USING STRONTIUM AND CALCIUM AS GEOCHEMICAL TRACERS TO DIFFERENTIATE FRESHWATER INPUTS TO AN ESTUARY, BISCAYNE BAY, SOUTH FLORIDA

This study focuses on differentiating the dominant freshwater sources that lead to brackish water conditions in Biscayne Bay by using a novel technique employing the dissolved strontium/calcium ratios in each source as a tracer. Sr²⁺ and Ca²⁺ exist in solution at different ratios in precipitation and groundwater, and are distinct from the ratios found in marine water. Groundwater in South Florida occurs within the Biscayne Aquifer, a limestone aquifer composed mostly of the minerals calcite and aragonite. Strontium ions commonly replace calcium ions in the crystalline structure of aragonite, and the groundwater flowing through the aquifer will have a Sr²⁺/Ca²⁺ ratio reflective of the limestone bedrock.
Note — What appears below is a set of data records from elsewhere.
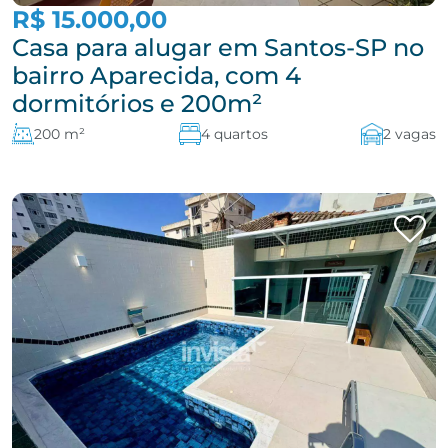
R$ 15.000,00
Casa para alugar em Santos-SP no
bairro Aparecida, com 4
dormitórios e 200m²
200 m²
4 quartos
2 vagas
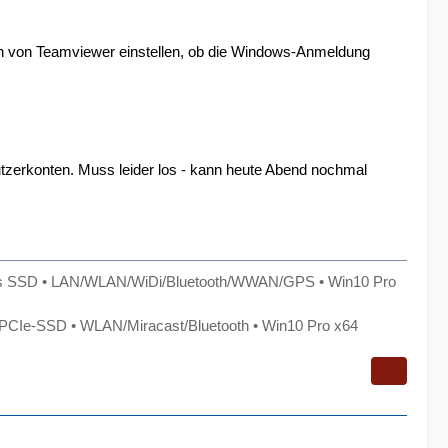
en von Teamviewer einstellen, ob die Windows-Anmeldung
nutzerkonten. Muss leider los - kann heute Abend nochmal
s SSD • LAN/WLAN/WiDi/Bluetooth/WWAN/GPS • Win10 Pro
CIe-SSD • WLAN/Miracast/Bluetooth • Win10 Pro x64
Due to its limited contact time with the aquifer matrix, surface water may have a similar Sr²⁺/Ca²⁺ ratio, but at significantly lower concentrations. In rainfall, the concentrations of strontium and calcium are very low and their ratio is dissimilar to that of the limestone aquifer. Finally, seawater has the highest concentrations of strontium and calcium and a distinctive Sr²⁺/Ca²⁺ ratio. We developed a geochemical mixing model using salinity and the Sr²⁺/Ca²⁺ ratio for each of the freshwater sources mixing with marine water. Each freshwater source has a distinct mixing curve on a plot of salinity versus Sr²⁺/Ca²⁺. Surface water samples from spatially distributed sites in Biscayne Bay, plot between the curves allowing for determination of the percentage of each freshwater source mixing with marine water. This technique can be used to assess the effectiveness of future water management practices on Biscayne Bay and can be applied to coastal limestone aquifers in other regions.